■ Objective:
Extract every line of the listing below that contains the word "square", and reproduce each such line in full.

## START

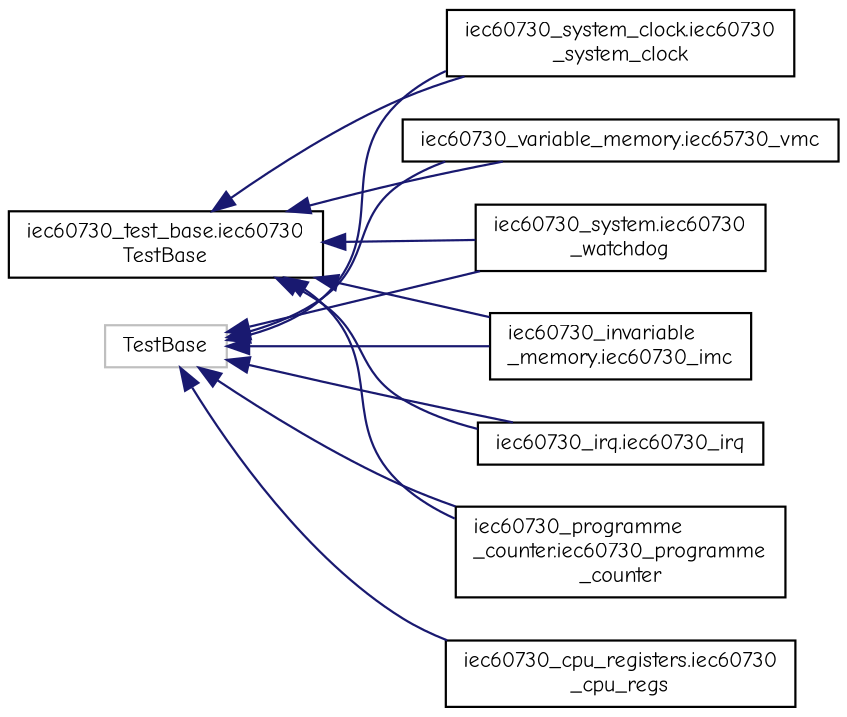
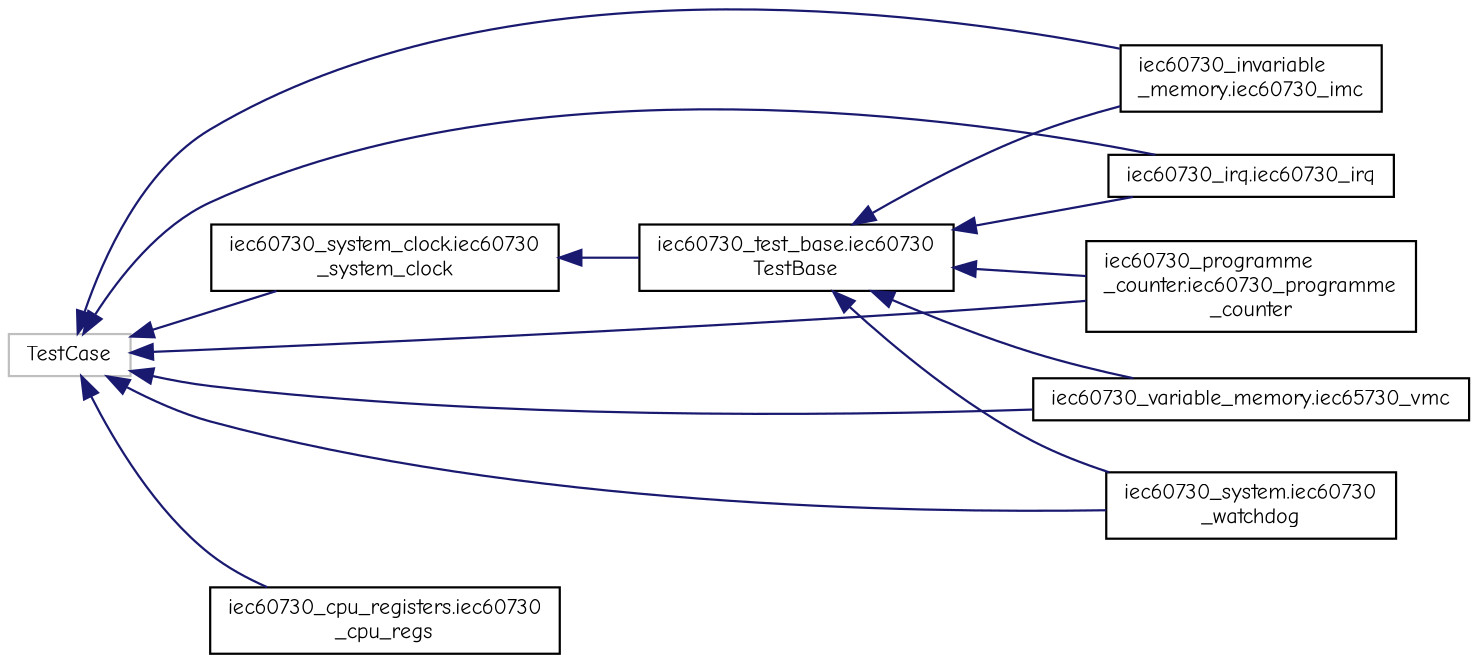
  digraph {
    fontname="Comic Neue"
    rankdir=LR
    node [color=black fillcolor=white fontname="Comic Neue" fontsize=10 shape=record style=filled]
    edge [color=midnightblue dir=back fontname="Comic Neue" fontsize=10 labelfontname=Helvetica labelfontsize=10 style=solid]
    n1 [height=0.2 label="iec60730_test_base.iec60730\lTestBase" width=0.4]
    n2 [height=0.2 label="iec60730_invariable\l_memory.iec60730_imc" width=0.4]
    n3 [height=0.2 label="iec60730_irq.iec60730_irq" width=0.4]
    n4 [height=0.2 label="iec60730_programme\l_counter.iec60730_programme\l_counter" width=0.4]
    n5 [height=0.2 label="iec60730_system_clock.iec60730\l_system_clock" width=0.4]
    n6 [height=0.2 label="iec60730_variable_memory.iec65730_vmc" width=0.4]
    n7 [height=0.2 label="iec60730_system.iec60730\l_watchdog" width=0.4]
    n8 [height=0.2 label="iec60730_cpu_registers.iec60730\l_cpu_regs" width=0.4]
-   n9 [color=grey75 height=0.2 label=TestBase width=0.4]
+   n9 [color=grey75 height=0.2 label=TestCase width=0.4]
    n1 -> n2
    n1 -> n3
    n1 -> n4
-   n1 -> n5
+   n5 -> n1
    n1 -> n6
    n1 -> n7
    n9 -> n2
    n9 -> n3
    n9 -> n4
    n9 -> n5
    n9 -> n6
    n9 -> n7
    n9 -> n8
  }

## END
## START

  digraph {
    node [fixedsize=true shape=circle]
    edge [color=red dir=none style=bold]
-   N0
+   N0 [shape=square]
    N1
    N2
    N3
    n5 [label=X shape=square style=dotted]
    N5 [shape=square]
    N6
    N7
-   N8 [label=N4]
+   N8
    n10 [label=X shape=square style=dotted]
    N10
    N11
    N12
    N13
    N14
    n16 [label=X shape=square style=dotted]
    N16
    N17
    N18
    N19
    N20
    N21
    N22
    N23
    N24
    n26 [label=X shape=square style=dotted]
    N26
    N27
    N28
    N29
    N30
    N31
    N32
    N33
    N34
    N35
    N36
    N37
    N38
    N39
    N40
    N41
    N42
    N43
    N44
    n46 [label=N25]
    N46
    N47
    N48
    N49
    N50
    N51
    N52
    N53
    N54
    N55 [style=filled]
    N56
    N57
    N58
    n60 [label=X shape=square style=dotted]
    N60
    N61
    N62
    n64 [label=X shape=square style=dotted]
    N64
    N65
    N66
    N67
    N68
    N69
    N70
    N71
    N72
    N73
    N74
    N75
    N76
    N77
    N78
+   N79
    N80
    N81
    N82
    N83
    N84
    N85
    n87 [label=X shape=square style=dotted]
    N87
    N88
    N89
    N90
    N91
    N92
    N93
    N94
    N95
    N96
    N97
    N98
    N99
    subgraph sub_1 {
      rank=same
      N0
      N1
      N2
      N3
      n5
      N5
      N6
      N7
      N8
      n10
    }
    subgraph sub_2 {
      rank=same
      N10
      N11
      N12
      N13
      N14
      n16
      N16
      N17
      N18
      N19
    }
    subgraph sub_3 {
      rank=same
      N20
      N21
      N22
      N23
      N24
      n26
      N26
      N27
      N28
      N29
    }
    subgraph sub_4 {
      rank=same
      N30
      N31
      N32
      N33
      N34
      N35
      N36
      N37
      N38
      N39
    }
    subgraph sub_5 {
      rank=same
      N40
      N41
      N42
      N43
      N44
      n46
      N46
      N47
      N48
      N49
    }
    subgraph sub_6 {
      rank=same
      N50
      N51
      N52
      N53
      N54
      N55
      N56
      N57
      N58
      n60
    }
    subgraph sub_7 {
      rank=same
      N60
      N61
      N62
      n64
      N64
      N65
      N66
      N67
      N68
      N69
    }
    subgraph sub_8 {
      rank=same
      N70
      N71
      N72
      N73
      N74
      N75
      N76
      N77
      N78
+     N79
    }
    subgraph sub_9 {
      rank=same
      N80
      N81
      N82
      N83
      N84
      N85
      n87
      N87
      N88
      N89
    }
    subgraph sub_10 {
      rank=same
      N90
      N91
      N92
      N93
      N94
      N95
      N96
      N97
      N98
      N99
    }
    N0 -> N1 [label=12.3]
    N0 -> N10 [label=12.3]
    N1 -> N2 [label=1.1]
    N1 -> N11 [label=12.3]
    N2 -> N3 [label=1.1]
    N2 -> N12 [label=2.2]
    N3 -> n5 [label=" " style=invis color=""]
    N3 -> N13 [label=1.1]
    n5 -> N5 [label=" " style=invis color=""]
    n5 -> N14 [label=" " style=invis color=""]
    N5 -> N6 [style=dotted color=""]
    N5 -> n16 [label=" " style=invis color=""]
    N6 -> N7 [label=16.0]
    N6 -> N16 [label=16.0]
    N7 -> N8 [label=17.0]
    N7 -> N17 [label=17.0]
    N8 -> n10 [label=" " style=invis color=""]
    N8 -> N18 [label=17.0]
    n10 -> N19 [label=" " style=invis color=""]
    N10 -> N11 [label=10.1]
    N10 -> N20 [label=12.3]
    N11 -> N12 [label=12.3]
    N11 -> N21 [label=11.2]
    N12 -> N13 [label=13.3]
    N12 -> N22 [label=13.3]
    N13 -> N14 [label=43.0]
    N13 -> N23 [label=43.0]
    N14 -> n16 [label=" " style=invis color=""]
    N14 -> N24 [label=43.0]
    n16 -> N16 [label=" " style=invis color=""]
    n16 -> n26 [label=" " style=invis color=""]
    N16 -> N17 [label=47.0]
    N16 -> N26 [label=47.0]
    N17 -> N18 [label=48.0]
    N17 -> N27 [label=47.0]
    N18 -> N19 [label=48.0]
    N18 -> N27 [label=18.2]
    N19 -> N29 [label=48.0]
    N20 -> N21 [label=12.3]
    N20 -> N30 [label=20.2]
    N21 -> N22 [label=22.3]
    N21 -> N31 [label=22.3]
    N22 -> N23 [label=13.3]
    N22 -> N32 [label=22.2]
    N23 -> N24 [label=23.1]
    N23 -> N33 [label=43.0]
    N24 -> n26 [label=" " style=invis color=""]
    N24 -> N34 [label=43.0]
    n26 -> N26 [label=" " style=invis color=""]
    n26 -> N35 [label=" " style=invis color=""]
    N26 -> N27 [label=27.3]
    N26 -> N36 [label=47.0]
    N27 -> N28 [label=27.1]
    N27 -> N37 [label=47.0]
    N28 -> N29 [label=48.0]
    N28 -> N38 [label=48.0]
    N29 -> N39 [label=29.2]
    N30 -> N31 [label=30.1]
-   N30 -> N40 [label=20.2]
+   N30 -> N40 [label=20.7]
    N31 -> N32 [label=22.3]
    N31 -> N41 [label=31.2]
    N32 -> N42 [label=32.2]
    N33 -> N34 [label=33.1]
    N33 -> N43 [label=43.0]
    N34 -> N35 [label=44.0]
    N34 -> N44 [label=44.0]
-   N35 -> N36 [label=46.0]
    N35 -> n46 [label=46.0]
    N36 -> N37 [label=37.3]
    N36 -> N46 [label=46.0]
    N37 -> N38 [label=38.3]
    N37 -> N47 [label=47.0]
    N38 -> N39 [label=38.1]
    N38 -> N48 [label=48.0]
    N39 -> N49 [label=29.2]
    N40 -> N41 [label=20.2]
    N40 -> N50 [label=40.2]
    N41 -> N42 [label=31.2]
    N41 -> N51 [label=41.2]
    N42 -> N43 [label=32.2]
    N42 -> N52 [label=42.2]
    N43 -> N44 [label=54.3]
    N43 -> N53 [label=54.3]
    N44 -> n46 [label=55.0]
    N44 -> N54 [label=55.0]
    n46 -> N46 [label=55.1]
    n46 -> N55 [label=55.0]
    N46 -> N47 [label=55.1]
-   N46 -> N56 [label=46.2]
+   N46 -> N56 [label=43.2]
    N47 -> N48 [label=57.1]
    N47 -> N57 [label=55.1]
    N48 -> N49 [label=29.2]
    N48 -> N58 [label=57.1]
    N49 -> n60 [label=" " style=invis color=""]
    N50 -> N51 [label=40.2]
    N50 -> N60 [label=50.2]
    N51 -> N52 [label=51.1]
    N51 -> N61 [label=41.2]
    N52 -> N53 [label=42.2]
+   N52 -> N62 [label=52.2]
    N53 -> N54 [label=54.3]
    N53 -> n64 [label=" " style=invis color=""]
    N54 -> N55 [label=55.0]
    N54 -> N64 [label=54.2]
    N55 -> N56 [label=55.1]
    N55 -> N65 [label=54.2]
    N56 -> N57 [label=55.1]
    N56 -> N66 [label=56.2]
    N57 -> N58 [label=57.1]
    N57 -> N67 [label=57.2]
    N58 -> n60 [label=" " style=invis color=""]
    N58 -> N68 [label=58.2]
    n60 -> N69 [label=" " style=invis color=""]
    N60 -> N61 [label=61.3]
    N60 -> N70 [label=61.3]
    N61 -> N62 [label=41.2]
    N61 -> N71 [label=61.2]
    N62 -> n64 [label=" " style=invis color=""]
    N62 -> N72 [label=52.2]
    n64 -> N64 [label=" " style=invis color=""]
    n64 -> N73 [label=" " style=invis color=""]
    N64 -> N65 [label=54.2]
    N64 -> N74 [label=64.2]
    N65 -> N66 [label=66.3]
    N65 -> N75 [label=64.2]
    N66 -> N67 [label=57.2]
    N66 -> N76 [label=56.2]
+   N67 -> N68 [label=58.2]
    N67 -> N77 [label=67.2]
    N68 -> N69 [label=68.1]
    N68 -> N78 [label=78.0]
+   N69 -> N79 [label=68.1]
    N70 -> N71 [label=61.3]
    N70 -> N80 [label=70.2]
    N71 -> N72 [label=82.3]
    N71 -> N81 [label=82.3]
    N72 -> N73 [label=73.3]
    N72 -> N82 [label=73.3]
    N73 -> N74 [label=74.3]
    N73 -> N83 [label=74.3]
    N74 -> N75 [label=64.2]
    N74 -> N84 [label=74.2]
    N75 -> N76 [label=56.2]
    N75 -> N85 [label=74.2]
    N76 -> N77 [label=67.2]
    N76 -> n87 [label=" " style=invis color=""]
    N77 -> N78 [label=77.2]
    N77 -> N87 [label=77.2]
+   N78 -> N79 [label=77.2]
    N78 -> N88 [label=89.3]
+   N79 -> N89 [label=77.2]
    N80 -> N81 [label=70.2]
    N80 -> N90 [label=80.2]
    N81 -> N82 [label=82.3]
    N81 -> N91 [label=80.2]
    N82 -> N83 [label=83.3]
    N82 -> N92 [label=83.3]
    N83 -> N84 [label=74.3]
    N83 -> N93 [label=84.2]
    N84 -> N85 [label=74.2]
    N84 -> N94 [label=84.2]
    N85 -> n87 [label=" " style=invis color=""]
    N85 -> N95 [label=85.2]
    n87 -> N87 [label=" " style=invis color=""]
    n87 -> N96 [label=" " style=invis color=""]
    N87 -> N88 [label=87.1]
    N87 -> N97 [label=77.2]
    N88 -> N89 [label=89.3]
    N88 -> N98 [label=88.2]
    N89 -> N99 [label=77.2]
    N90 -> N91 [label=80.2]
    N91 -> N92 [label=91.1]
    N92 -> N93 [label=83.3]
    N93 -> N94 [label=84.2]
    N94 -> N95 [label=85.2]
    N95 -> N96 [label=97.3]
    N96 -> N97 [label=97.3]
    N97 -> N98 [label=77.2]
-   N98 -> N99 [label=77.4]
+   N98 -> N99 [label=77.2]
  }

## END

■ Response below:
+   N0 [shape=square]
    n5 [label=X shape=square style=dotted]
    N5 [shape=square]
    n10 [label=X shape=square style=dotted]
    n16 [label=X shape=square style=dotted]
    n26 [label=X shape=square style=dotted]
    n60 [label=X shape=square style=dotted]
    n64 [label=X shape=square style=dotted]
    n87 [label=X shape=square style=dotted]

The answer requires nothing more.